▸ What you will do: As the lines appear below, please set them down exactly, starting at the first and finishing with the one containing "Već godinama naša".

##########

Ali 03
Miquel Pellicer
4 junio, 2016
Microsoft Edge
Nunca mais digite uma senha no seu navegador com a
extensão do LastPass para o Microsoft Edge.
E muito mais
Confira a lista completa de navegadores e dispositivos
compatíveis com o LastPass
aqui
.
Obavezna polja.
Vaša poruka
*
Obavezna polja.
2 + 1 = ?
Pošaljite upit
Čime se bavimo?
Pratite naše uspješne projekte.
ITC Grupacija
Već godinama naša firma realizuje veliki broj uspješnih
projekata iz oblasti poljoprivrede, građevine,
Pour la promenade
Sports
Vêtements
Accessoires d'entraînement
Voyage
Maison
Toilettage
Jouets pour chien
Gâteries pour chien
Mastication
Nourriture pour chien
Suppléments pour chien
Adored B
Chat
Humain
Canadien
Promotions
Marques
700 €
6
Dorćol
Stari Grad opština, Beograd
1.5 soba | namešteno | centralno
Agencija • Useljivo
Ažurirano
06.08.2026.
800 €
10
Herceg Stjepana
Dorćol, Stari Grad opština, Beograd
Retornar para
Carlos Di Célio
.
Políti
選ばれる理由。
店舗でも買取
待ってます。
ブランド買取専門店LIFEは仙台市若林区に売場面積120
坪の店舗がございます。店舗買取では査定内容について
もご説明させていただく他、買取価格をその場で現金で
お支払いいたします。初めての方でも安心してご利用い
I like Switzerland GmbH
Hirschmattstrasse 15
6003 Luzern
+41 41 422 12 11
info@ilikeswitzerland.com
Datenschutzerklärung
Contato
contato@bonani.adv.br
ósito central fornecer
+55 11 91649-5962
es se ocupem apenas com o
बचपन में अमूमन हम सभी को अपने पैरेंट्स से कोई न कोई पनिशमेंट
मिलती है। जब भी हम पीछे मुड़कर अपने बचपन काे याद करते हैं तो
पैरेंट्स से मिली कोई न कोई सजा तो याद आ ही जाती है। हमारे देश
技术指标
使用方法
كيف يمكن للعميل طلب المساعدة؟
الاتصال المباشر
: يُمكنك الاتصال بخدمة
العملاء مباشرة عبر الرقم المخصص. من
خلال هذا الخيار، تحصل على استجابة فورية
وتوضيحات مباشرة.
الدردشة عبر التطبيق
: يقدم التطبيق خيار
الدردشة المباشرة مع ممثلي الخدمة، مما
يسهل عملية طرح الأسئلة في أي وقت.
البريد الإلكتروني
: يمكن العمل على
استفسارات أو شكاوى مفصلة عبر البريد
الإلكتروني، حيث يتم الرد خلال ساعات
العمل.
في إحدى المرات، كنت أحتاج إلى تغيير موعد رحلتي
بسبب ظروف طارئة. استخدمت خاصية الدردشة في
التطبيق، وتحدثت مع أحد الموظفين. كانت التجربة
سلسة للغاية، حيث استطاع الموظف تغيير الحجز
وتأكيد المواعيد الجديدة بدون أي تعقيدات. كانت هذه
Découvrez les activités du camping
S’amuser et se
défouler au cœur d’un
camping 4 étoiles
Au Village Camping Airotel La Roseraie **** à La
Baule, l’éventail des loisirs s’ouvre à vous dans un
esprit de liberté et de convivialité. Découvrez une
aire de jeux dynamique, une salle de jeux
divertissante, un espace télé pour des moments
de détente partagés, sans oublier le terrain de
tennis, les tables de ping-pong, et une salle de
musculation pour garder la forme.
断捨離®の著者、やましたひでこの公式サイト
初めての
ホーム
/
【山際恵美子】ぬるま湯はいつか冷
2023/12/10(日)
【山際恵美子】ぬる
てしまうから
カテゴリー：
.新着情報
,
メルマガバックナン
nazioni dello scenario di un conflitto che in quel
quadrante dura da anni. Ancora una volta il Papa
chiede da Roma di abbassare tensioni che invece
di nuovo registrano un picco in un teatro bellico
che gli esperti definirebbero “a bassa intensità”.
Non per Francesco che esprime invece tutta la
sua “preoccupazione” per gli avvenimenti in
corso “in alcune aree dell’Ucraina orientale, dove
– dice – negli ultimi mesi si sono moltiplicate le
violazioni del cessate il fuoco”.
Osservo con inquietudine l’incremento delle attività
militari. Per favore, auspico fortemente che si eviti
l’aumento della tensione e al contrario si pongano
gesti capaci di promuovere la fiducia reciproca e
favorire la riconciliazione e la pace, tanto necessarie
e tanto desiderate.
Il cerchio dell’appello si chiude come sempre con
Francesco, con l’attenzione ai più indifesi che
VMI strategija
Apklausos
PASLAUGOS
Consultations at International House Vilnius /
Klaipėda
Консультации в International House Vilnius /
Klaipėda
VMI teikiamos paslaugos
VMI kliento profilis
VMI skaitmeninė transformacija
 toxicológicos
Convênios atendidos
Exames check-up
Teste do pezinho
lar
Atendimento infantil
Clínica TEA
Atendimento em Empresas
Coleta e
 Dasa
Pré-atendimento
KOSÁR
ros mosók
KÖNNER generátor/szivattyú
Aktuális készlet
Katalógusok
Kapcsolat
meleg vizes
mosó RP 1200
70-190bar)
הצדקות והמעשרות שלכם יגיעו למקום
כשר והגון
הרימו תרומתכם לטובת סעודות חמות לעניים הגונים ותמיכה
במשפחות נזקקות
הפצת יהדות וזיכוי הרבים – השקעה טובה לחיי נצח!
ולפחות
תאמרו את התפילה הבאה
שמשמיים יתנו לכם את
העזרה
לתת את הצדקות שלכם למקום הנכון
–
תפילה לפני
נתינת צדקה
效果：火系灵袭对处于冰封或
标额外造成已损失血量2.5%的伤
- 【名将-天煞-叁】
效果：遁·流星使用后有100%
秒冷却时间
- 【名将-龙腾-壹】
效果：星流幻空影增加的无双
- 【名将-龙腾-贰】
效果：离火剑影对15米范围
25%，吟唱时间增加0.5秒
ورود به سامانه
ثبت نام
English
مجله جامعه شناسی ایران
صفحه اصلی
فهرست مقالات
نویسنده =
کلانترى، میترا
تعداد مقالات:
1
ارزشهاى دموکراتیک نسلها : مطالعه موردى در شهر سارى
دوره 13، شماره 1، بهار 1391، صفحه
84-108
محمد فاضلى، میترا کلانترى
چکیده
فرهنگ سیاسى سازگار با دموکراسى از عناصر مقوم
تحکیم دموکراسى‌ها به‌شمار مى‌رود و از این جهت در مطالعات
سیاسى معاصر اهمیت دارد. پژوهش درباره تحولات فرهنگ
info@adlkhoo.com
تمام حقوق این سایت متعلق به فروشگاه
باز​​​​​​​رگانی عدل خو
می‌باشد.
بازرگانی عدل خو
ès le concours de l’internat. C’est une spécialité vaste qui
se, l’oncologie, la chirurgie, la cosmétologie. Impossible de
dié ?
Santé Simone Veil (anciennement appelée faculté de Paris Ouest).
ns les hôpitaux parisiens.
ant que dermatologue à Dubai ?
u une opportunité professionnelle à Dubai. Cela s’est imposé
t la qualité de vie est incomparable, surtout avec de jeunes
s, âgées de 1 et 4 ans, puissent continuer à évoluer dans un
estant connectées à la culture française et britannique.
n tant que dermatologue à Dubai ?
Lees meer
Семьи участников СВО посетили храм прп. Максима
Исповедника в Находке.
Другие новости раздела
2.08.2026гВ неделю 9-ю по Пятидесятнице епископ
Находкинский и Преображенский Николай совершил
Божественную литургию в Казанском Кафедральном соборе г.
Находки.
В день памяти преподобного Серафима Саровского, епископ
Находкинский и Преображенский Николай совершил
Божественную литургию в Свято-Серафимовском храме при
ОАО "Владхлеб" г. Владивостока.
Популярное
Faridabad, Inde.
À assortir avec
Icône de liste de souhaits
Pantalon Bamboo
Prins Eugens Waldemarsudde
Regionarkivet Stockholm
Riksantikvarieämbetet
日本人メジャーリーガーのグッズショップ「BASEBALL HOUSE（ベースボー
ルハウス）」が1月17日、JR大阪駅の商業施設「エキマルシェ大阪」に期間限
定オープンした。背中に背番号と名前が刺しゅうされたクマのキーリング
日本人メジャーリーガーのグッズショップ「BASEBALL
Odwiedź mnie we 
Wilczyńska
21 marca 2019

##########

▸ Exercise result:
Ali 03
Miquel Pellicer
4 junio, 2016
Microsoft Edge
Nunca mais digite uma senha no seu navegador com a
extensão do LastPass para o Microsoft Edge.
E muito mais
Confira a lista completa de navegadores e dispositivos
compatíveis com o LastPass
aqui
.
Obavezna polja.
Vaša poruka
*
Obavezna polja.
2 + 1 = ?
Pošaljite upit
Čime se bavimo?
Pratite naše uspješne projekte.
ITC Grupacija
Već godinama naša firma realizuje veliki broj uspješnih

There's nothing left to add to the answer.